Carlisle Border Reivers
- Founded: 2009
- Conference: BAFACL Division 2 North
- Based in: Carlisle
- Stadium: Sheepmount Stadium
- Colours: White or Maroon & Silver with Black helmets

= Carlisle Border Reivers =

Former American football team based in the United Kingdom (2009–2013)

The Carlisle Border Reivers were an American football team playing in Division 2 North of the BAFA Community Leagues. They were based in Carlisle, Cumbria, England. The team folded in 2013.

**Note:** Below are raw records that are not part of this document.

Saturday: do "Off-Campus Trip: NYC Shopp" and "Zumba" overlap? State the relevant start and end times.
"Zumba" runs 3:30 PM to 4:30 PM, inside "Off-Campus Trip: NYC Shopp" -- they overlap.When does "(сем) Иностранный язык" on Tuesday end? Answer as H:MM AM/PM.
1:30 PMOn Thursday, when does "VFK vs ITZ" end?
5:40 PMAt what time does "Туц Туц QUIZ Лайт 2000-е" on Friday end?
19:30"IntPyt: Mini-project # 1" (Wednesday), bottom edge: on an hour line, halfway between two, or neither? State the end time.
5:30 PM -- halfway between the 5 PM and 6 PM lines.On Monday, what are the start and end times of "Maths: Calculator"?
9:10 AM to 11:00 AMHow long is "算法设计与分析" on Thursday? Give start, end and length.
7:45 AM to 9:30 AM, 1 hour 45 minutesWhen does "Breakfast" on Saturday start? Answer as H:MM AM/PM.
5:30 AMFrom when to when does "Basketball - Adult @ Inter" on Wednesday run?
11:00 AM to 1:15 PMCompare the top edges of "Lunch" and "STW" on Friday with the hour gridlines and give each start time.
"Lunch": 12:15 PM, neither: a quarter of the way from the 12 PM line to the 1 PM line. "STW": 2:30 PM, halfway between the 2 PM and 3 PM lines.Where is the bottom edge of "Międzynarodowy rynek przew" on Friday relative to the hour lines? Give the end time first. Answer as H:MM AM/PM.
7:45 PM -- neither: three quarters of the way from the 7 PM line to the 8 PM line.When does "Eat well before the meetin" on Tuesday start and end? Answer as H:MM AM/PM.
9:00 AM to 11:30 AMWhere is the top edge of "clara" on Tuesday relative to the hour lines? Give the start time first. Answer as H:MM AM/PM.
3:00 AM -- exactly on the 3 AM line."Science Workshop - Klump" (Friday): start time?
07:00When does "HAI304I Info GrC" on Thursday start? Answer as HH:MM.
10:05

The Border Reivers were one of Cumbria’s American football Team's, alongside the Walney Terriers, and have gained full status to the British American Football Associations League (BAFA Community Leagues) for the 2011 Season. The Reivers' first training session was in January 2010 and the team was associate members in the league in the 2010 season playing 4 friendly games against Gateshead, Dundee, Clyde Valley and Loughborough.

== History ==
The Reivers completed their first full season in the BAFA National Leagues in 2011, they ended the season with a 0-10 record and finished 7th and bottom of division 2 North. The Reivers will compete in Division 2 North again for the 2012 season alongside Clyde Valley Blackhawks, Dundee Hurricanes, Glasgow Tigers and Highland Wildcats.

In December 2010, The Reivers were associated as full members to the BAFA Community Leagues and for the first full season the Reivers were aligned to Division 2 Northern Conference for the 2011 season along with Clyde Valley Blackhawks, Dundee Hurricanes, Glasgow Tigers, Highland Wildcats and West Coast Trojans.

The Border Reivers were formed in the winter of 2009. The Reivers have roots mainly from the Cumbria Mariners of 2007-2009, a small team from Whitehaven, West Cumbria. In 2010, the Reivers played 4 games as BAFACL Associate Members, on their way to achieving full league status, the Reivers lost all 4 games against experienced teams. The Reivers 2010 games were against Division 1 teams, Dundee Hurricanes & Gateshead Senators and Division 2 team the Clyde Valley Blackhawks, the final game of the 2010 season was against Loughborough Aces who are one of BUAFL’s most successful teams

The Cumbria Mariners were Associate Members to BAFA in 2008 and were unable to achieve full league status in 2009 despite playing 3 full games in the Summer of 2008. The Cumbria Mariners were based in Whitehaven, West Cumbria. The team moved to Carlisle to achieve larger playing numbers which would enable the club to grow - the team rebranded as the Carlisle Border Reivers.

The Reivers can also trace their roots to Cumbria's original teams from the 1980s and early 1990s, the Carlisle Kestrels, the Furness Phantoms, and the Cumbria Cougars, who played in the original British American Football League.

==Home ground==
The Reivers both practice and play home games at the Sheepmount stadium, Carlisle. Admission to the Reivers games is free.